- Born: 1966 (age 58–59)
- Occupation: Politician
- Known for: Member of the Kuwaiti National Assembly

= Abdulatif Al-Ameeri =

Member of the Kuwaiti National Assembly

Abdulatif AlـAmeeri is a member of the Kuwaiti National Assembly, representing the second district. Born in 1966, Al-Ameeri studied sharia law at Kuwait University and worked as a lawyer before being elected to the National Assembly in 2008. While political parties are technically illegal in Kuwait, Al-Ameeri affiliates with the Islamist Hadas party.

==Against Forgiving Iraq's Debt==
Al-Ameeri opposes forgiving Iraq's debt. The debt, estimated at $16 billion, represents loans Kuwait made to Baghdad in the Saddam Hussein era, mostly during the 1980-1988 Iraq-Iran war. Al-Ameeri argues that, "The debt owed by Iraq to Kuwait is the right of the Kuwaiti people and no one has the right to negotiate over them." Al-Ameeri believes that the Kuwaiti voices calling to forgive the debt and compensation "should not be heeded and they do not represent the Kuwaiti people." He further opposes the debt forgiveness because Iraq has considerable oil wealth and because the, "Kuwaiti people shed their blood" during the 1990 Iraqi invasion of Kuwait. "The issue is a red line for Kuwait and no Kuwaiti will ever concede these loans," Al-Ameeri has been quoted as saying.

==Criticism of Cabinet Appointments==
On August 23, 2008, Al-Ameeri told Al-Wasat, "There are some incompetent ministers in the Cabinet who are neither contributing to the development of the country nor to the government... These ministers are not fulfilling their duties towards the country." Speaking to Al-Wasat daily, the lawmaker called for amending second article of the Constitution, saying "this article is preventing the country's growth in all sectors."

Speaking about the fourth refinery project, Al-Ameeri ruled out reports about Al-Salafi group's special interests in the project and accused authorities of neglecting the project "which will benefit all Kuwaitis."
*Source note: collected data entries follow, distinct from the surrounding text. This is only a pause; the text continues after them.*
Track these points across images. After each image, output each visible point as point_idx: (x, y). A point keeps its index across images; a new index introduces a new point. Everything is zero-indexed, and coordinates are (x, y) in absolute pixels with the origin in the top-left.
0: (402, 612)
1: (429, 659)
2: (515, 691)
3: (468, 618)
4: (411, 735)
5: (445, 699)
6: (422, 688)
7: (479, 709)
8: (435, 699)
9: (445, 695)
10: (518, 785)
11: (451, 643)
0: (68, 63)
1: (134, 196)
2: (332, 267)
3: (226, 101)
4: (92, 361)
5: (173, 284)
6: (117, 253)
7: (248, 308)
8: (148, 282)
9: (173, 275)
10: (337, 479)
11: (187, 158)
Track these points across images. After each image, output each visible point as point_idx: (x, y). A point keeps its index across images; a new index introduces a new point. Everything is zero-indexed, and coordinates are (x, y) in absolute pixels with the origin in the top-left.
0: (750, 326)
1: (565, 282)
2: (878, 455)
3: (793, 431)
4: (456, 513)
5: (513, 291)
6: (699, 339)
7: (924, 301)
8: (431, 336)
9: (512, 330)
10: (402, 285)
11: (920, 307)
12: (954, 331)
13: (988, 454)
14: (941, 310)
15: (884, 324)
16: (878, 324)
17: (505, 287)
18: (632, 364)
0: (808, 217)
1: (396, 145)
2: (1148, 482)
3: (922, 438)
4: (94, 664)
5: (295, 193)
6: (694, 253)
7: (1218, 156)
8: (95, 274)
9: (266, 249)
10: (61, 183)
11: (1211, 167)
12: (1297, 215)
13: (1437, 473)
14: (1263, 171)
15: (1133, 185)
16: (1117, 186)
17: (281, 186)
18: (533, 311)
Al-Ameeri is against the appointment of women in the police force and hinted that their presence in police stations could lead to immoral activities.

The lawmaker is working on a draft bill that calls for restricting appointments at the top level. "The country suffers when everybody appoints his relatives in the most sensitive posts," he noted.

The lawmaker denies that extremist ideology is included in school syllabus and warned public from entering debates on such topics "because the education sector has no clear strategy."

He said he will support Hassan Johar in grilling Minister of Education and Higher Education Nuriya Al-Subaih, if she fails to answer his questions and refuted reports that the Al-Salafi group entered into a deal with the government. Al-Ameeri also finds the establishment of an Islamist bloc 'unnecessary' now "as it lost power in the last Parliament."

==Opposed to Grilling of Prime Minister==
In November 2008, Waleed Al-Tabtabaie, Mohammed Al-Mutair and Mohammed Hayef Al-Mutairi filed a request to grill Prime Minister Nasser Mohammed Al-Ahmed Al-Sabah for allowing Iranian Shiite cleric Mohammad Baqir al-Fali to enter Kuwait despite a legal ban. Al-Ameeri criticized this move, arguing that MPs should not start questioning the Prime Minister so soon after getting elected. Al-Ameeri further argued that, “The government should be given enough time to execute its agenda and plans...The relations between executive and legislative authorities should not deteriorate due to the personal agenda of one or two MPs.”